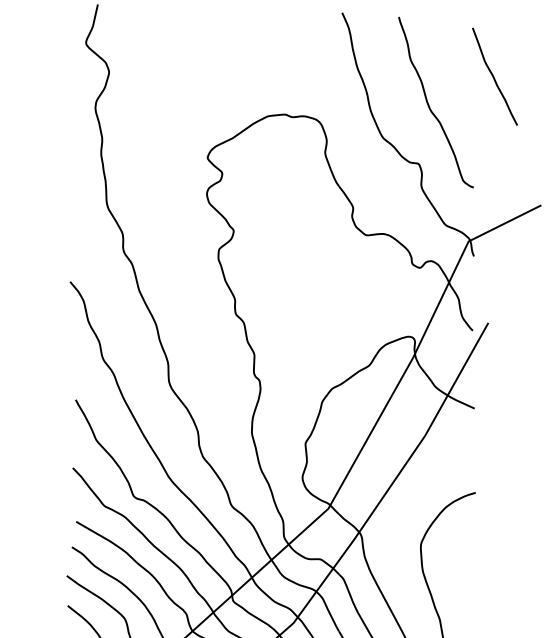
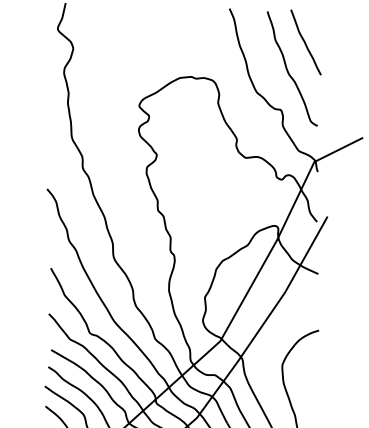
curve: (494, 76) -> (305, 42), moved

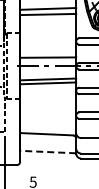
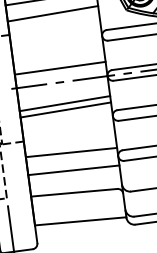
line: (48, 23) -> (53, 12), added
line: (48, 109) -> (72, 152), added
line: (48, 120) -> (74, 170), added
line: (47, 152) -> (79, 222), dashed -> solid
# # #
In the copy, include no pictures, but repeat the listing exactly.

curve: (494, 76) -> (305, 42), moved

line: (48, 23) -> (53, 12), added
line: (48, 109) -> (72, 152), added
line: (48, 120) -> (74, 170), added
line: (47, 152) -> (79, 222), dashed -> solid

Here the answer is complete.